Pack your carry-on carefully. It will speed the process if you don’t have a lot of suspicious-looking things in your bag. I’m always disconcerted when they don’t pull my backpack aside and put me in a small room for questions, because my bag looks as if it is wired for mayhem. They ought to take me to a small brightly lit room and ask questions.
“Why do you have so many cords and batteries?”
“Well, there are the drone batteries, the main backup batteries, and then the smaller ones for excursions.”
“Are you aware that we do have power here in Europe?”
“Yes, but it’s funny power. Not ha-ha funny of course but it’s in need of conversion. Doesn’t speak American. I’d say doesn’t speak English but your English currency is wonky too and by currency I mean the electricity not the money, although I’ll be damed if I can figure out why thruppence, which clearly denotes a third, is actually a quarter of a shilling -”

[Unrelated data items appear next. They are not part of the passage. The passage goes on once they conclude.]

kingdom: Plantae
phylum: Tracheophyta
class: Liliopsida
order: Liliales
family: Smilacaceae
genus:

“Sir, you’re babbling like a nervous man who has something to hide.”
“Well we all have something to hide, don’t we? The inner recesses of the Id hold a thousand vials of secrets.”
“I see. And do any of these vials contain biological material, such as a toxin?’
“No - it’s a figure of speech. I don’t have any vials. Well, I’ve one, but it has mouthwash, and it’s in my checked luggage. More of a flask, really. But I’m sure your scanners looked at that cefore the bag went in the plane. Before! I meant before! I didn’t mean C-4, the powerful explosive! I don’t even know where you’d get that stuff. It’s not like that explosive available at rural fertilizer supply stores everywhere, and besides, you’d have detected that tell-tale residue unless I’d scoured everything with bleach, which I haven’t, because I don’t have any. Bleach. I mean I have bleach at home but I haven’t scrubbed my bag with bleach to remove the residue of my mouthwash. I’m not making the plane, am I.”
Finally: ask yourself what’s the worst that could happen, and plan accordingly. A car wreck might slow traffic to the airport, so consider alternate longer routes and build the time into your schedule, including booking a helicopter. A hundred people might be queuing to drop a bag, so consider wearing everything you’ll wear on the trip in multiple layers. There might be the entire performing troupe for Gustav Mahler’s “Symphony of a Thousand” ahead of you at the TSA line, so check the nation’s orchestra websites to see if anyone’s performing that piece.
Then add an hour. Wait for an itchy sense of doubt to set in.
Add another. And consider taking a job at the airport so you’ll always be there already no matter what.
I alway arrive early, yet the airlines seem to have difficulty with departing on time. Then they blame it on weather, or ATC, or karma. But never the fact they create schedules that have them and every one of their competitors departing and arriving at the same time. It's a regular Angels vs pin topography who knew?
I would like to take up a collection to buy James and his wife a round-trip ticket on a small jet charter service. I have not had the luxury myself (yet?) but often dream of arriving at the airport on my own time, parking near the entrance to the private terminal, and enjoying a TSA-free and waiting line-free boarding experience. As it is, I loathe air travel, and the pain and stress are compounded for me as I literally cannot sit in economy class seats without my knees being jammed up against the seat in front of me.